Fruit of the Spirit—Gentleness and Goodness
Fruit of the Spirit Teaching Series
July 7 & 14, 2014
TEXT: Galatians 5:22-23 – “But the fruit of the Spirit is love, joy, peace, longsuffering, gentleness, goodness, faith, 23 Meekness, temperance: against such there is no law.”
Illus. – Years ago we had invited one of my former pastors, Bob Cook in Springfield, TN, over to our church in Wiesbaden to preach a family life conference for us. When it was time to take him back to the Frankfurt Airport to return to the States, we arrived late at the airport.
To make matters worse, due to a foul-up in his ticket at the check-in counter of his airline he had to stand in three separate lines and see three separate clerks. I kept watching my clock and counting down the minutes before they would announce his flight and he would have missed it. So at that stage I was more nervous that a long-tailed cat in a room full of rocking chairs.

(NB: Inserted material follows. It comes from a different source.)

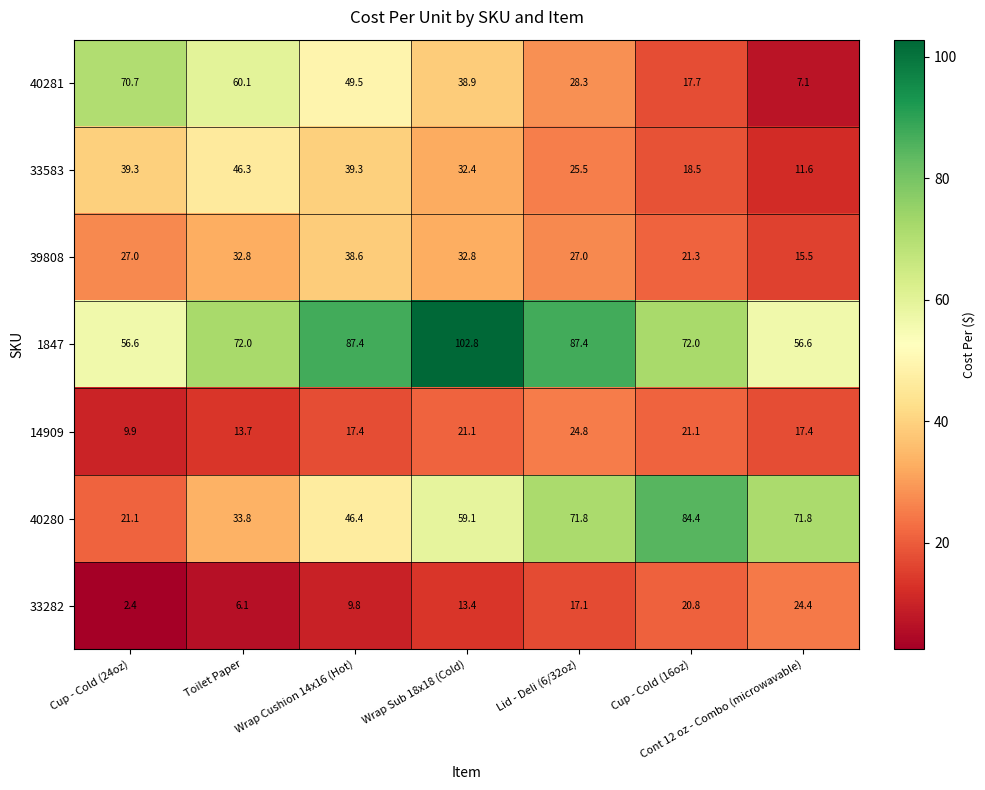

What is the total value across all series at Wrap Cushion 14x16 (Hot)?

288.4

During the entire ordeal, not one time did Brother Bob ever get impatient or flustered and not once was he anything but the most courteous and kind person you ever met in your life. In fact, he went out of his way to bring a little sunshine into each of these ladies’ lives. He complimented each one on their efficiency and professionalism—even though doing so used up a little more time he didn’t have. He told one how much he appreciated her help and asked if there were a comment card he could have so he could put in a good word for her because of the great job she did.
When I studied out gentleness and goodness for this study, Brother Bob instantly came to my mind. They really are a pair that go together, so that is how I will treat them this morning.
Let’s look at this pair of qualities from God’s fruit basket:
I. FIRST LET’S EXAMINE GENTLENESS.
Let’s define gentleness, and then see how it is used in the Bible and then we’ll discover how we can apply it to our lives.
Gentleness—what does it mean?
Q. Give me all the synonyms that come to mind when we use our English word “gentleness?
A. After getting answer, go through the following:
The word “gentleness” here is the Greek word χρηστότης (chrēstótēs #5544).
Here is a simple definition of chrēstótēs: “To have a sweetness of temper that puts others at ease.”
W.E. Vines, in his Expository Dictionary of New Testament Words, defines it as “pleasant, good, gracious, kindness of heart, kindness.”
Note the following quotation from Barnes Notes on chrēstótēs:
The word means goodness, kindness, benignity [the quality of being benign]; and is opposed to a harsh, crabbed, crooked temper. It is a disposition of temper, calmness of spirit, an unruffled disposition, and a disposition to treat all with urbanity and politeness. This is one of the regular effects of the Spirit’s operations on the heart. Religion makes no one crabbed, or morose, and sour. It sweetens the temper; corrects an irritable disposition; makes the heart kind; disposes us to make all around us as happy as possible. This is true politeness; a kind of politeness which can far better be learned in the school of Christ than in that of Chesterfield [or as we would say today, from “Miss Manners”]….
In today’s English, the closest single word that most accurately conveys all that chrēstotēs means would be “kindness.”
Let’s now look at how this word is used in the New Testament.
Chrēstótēs is only found 10 times in the New Testament.
> 4 of those times it is translated in our King James Bible as “kindness” and four times as “goodness,” which is a little confusing, because the word goodness—the next quality of the fruit of the Spirit we will look at here in Galatians 5:22—is actually a completely different Greek word from chrēstótēs.
> Chrēstótēs is also translated “good” one time, and here in Galatians 5:22 is the only time it is translated gentleness.
So though the King James translators were not consistent in how they translated the word, they did an excellent job of conveying all the shades of meaning of chrēstotēs: kindness, goodness, good, gentleness.
In order to best understand this quality, let’s look at three of the places chrēstotēs, or some form of its root word, χρηστός (chrēstós, #5543), is used in the New Testament and see what they teaches us about gentleness, or literally, “kindness”.
Turn first of all to Ephesians 4:32 – “And be ye kind [this is the word chrēstós] one to another, tenderhearted, forgiving one another, even as God for Christ’s sake hath forgiven you.”
Just as a lot can be told about a person by looking at who he or she runs around with, a lot can be told about a word by looking at what other words are used around it. The words used “in the neighborhood,” so to speak, of chrēstós (translated “kind”) of Ephesians 4:32 are all pretty good words.